> **Page excerpt**:

########

# You can watch the Central Bank at the Oireachtas Finance Committee now



## Brendan Burgess (19 Oct 2017)

They will be in Committee Room 2 at 9.30 am 

http://www.oireachtas.ie/parliament/watchlisten/watchlive/committeeroom2/


----------



## Brendan Burgess (19 Oct 2017)

Starting now.   - Tracker issue first and then other issues

Philip Lane - Governor
Derville Rowland - Director General for Financial Conduct - including consumer protection
Ed Sibley Deputy Governor - prudential regulation
Sharon Donnnery - Deputy Governor -


----------



## Brendan Burgess (19 Oct 2017)

All lenders did not recognise problems until we intervened.

We had to use the limits of our powers to get them to comply.

If they had followed our guidelines, they would be further along now. 

As part of Phase 2, they must identify those "in scope but not impacted"  (I wasn't aware of this distinction, but it makes sense.) 

Category of detriment ranges from the wrong tracker rate up to losing a property. 


A causation analysis must be carried out when loss of ownership happened.


----------



## Brendan Burgess (19 Oct 2017)

"We are getting communication directly from affected customers which informs our investigation."


----------



## Brendan Burgess (19 Oct 2017)

We are challenging two lenders on their categorisation of people as not affected.  We expect to challenge others in due course.


----------



## Brendan Burgess (19 Oct 2017)

We don't have the power to impose redress and compensation for events which happened before 2013. 

But we have made our expectations clear 

But the initial proposals were not always acceptable.

Failing to offer compensation 
Low offers compensation 
Low payments for independent advice 
Failure to recognise ... including those who switched lenders


----------



## Wardy7 (19 Oct 2017)

Now I know a presentation is a presentation.....but come on.....nothing in that opening statement that we didn't already know!!!


----------



## Brendan Burgess (19 Oct 2017)

*McGuinness *
The limits of your powers? Would you like to comment? Do you want more powers?

*Lane*
The legislation in August 2013 was not retrospective
We have power for any events since then, but not for any trackers as they happened before that.
So any new powers would not help.

We did have the power to produce the reports. But the compensation is from our moral suasion - We told them: "You are better off doing this on a voluntary basis, or else you will be dealing with the FSO and the courts"

*Rowland: *We developed our approach from the ptsb investigation.  We have a lot of powers.  We have used the 2013 act for information gathering purposes.

An enormous exercise - 2 million accounts. (How is there 2m? No wonder it's taking so long.)

Phase 2 deadlines have been met, but we weren't always happy with the results.

Dealing with the impact on people at the end of the process was the wrong way around.

Repossessions of those affected were put on hold in case they were contaminated.

We demanded that any time bar issues would be put in abeyance.

We have a full suite of enforcement powers which have been challenged in the courts 5 times.

We have encouraged the banks to put consumer protection at the heart of their culture - irrespective of the legal requirements.

To propose that there would be no appeal is unacceptable.


----------



## Brendan Burgess (19 Oct 2017)

*The disagreement has reached an impasse with some lenders. *

We have the power to tell them to  identify by name the people and to write to them telling them their rights. 

We have spoken to the FSO so that the 6 year time limit won't apply.

########

[Dataset entries]
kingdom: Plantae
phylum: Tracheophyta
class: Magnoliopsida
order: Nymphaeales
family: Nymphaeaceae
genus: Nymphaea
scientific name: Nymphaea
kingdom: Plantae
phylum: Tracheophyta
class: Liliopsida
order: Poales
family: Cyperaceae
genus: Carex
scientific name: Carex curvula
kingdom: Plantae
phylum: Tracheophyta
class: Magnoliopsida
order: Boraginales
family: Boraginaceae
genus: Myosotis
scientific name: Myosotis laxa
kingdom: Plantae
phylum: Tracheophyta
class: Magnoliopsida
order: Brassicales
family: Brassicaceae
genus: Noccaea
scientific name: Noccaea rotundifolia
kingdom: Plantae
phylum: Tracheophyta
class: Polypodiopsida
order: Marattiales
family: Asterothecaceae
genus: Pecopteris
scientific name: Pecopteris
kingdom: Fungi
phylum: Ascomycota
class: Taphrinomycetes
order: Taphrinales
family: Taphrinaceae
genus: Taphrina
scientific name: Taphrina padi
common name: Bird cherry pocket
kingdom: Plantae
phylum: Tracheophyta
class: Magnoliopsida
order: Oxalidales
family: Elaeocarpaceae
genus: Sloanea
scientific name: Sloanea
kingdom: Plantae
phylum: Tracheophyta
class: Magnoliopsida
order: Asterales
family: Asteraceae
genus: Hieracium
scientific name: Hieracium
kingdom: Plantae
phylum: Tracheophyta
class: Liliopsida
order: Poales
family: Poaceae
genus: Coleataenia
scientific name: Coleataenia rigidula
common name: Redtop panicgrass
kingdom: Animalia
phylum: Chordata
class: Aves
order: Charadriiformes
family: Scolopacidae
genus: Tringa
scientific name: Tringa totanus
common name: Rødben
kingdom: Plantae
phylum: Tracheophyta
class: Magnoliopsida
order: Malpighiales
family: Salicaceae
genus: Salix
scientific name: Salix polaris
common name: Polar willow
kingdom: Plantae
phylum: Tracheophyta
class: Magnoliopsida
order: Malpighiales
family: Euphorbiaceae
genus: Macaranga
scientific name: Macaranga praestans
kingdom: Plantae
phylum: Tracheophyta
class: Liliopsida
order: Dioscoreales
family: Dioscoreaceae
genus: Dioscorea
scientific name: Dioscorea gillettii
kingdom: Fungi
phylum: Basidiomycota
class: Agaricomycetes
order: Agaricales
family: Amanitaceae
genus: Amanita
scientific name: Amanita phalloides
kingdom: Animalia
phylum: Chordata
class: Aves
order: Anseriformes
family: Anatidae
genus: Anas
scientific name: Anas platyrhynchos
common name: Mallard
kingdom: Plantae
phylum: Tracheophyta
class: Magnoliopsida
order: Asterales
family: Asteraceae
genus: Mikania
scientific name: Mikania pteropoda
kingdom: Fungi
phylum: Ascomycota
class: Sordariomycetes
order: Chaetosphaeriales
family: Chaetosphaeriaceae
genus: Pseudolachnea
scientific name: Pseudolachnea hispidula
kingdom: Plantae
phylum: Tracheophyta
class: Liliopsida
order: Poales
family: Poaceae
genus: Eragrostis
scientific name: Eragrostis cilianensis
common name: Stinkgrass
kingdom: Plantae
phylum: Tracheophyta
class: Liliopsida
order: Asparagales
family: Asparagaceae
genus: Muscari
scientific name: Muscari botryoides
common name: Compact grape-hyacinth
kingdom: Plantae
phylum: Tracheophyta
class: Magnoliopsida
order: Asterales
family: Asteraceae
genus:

########

Please output everything in the Central Bank committee thread from "If they had" down to "losing a property.", word for word.

If they had followed our guidelines, they would be further along now. 

As part of Phase 2, they must identify those "in scope but not impacted"  (I wasn't aware of this distinction, but it makes sense.) 

Category of detriment ranges from the wrong tracker rate up to losing a property.